What you should do
Can you copy every line of the listing below word for word, leaving the pictures out of your answer?

Data excerpts
- - - -

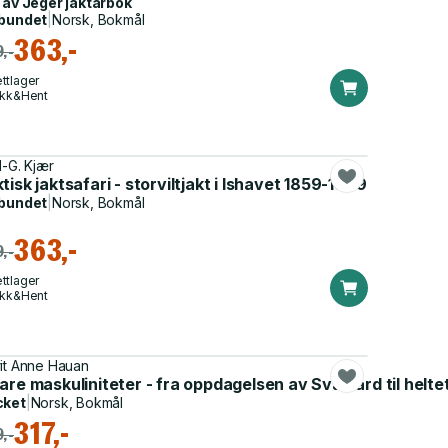
 av
Jeger jaktårbok
bundet
|
Norsk, Bokmål
363,-
,-
ttlager
ikk&Hent
l-G. Kjær
tisk jaktsafari - storviltjakt i Ishavet 1859-1909
bundet
|
Norsk, Bokmål
363,-
,-
ttlager
ikk&Hent
it Anne Hauan
are maskuliniteter - fra oppdagelsen av Svalbard til helte
cket
|
Norsk, Bokmål
317,-
,-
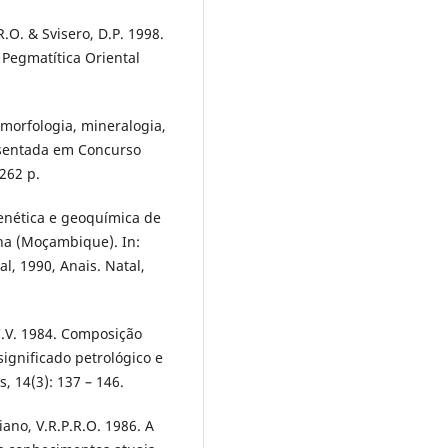
R.O. & Svisero, D.P. 1998.
 Pegmatítica Oriental
 morfologia, mineralogia,
esentada em Concurso
262 p.
genética e geoquímica de
ha (Moçambique). In:
, 1990, Anais. Natal,
 C.V. 1984. Composição
significado petrológico e
, 14(3): 137 – 146.
iano, V.R.P.R.O. 1986. A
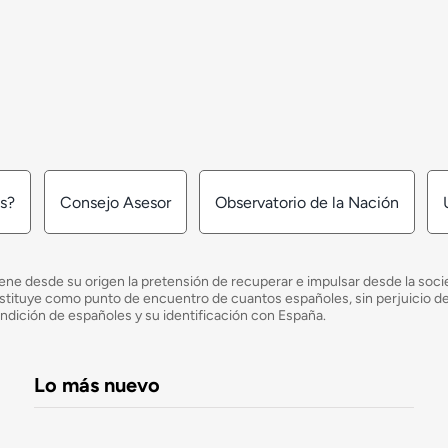
os?
Consejo Asesor
Observatorio de la Nación
ne desde su origen la pretensión de recuperar e impulsar desde la socied
e constituye como punto de encuentro de cuantos españoles, sin perjuicio 
ondición de españoles y su identificación con España.
Lo más nuevo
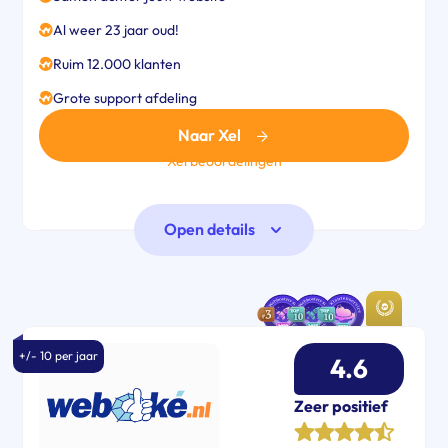
Al weer 23 jaar oud!
Ruim 12.000 klanten
Grote support afdeling
Naar Xel
Xel beoordelingen
Open details
+/- 10 per jaar
4.6
Zeer positief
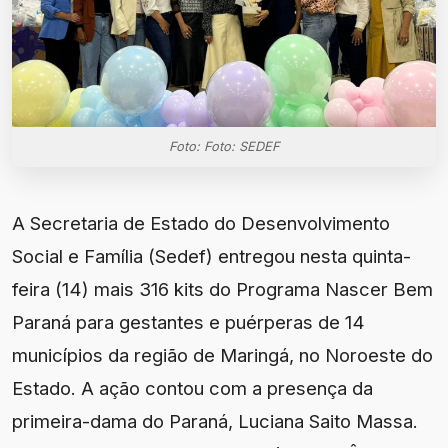
Foto: Foto: SEDEF
A Secretaria de Estado do Desenvolvimento
Social e Família (Sedef) entregou nesta quinta-
feira (14) mais 316 kits do Programa Nascer Bem
Paraná para gestantes e puérperas de 14
municípios da região de Maringá, no Noroeste do
Estado. A ação contou com a presença da
primeira-dama do Paraná, Luciana Saito Massa.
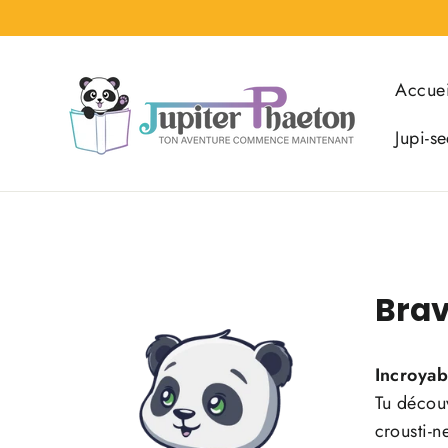
Passer
au
contenu
Accuei
Jupi-se
Brav
Incroyab
Tu décou
crousti-n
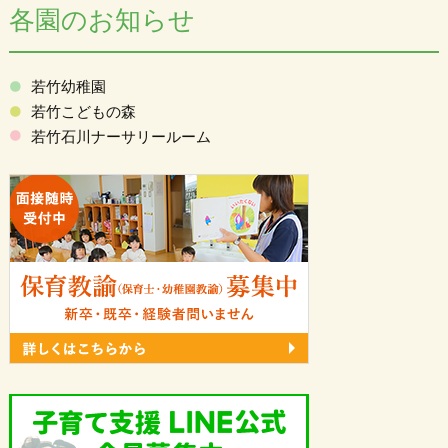
各園のお知らせ
若竹幼稚園
若竹こどもの森
若竹石川ナーサリールーム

- - - -

Expected answer
 av
Jeger jaktårbok
bundet
|
Norsk, Bokmål
363,-
,-
ttlager
ikk&Hent
l-G. Kjær
tisk jaktsafari - storviltjakt i Ishavet 1859-1909
bundet
|
Norsk, Bokmål
363,-
,-
ttlager
ikk&Hent
it Anne Hauan
are maskuliniteter - fra oppdagelsen av Svalbard til helte
cket
|
Norsk, Bokmål
317,-
,-
R.O. & Svisero, D.P. 1998.
 Pegmatítica Oriental
 morfologia, mineralogia,
esentada em Concurso
262 p.
genética e geoquímica de
ha (Moçambique). In:
, 1990, Anais. Natal,
 C.V. 1984. Composição
significado petrológico e
, 14(3): 137 – 146.
iano, V.R.P.R.O. 1986. A
os?
Consejo Asesor
Observatorio de la Nación
ne desde su origen la pretensión de recuperar e impulsar desde la socied
e constituye como punto de encuentro de cuantos españoles, sin perjuicio 
ondición de españoles y su identificación con España.
Lo más nuevo
Al weer 23 jaar oud!
Ruim 12.000 klanten
Grote support afdeling
Naar Xel
Xel beoordelingen
Open details
+/- 10 per jaar
4.6
Zeer positief
Foto: Foto: SEDEF
A Secretaria de Estado do Desenvolvimento
Social e Família (Sedef) entregou nesta quinta-
feira (14) mais 316 kits do Programa Nascer Bem
Paraná para gestantes e puérperas de 14
municípios da região de Maringá, no Noroeste do
Estado. A ação contou com a presença da
primeira-dama do Paraná, Luciana Saito Massa.
Passer
au
contenu
Accuei
Jupi-se
Brav
Incroyab
Tu décou
crousti-n
各園のお知らせ
若竹幼稚園
若竹こどもの森
若竹石川ナーサリールーム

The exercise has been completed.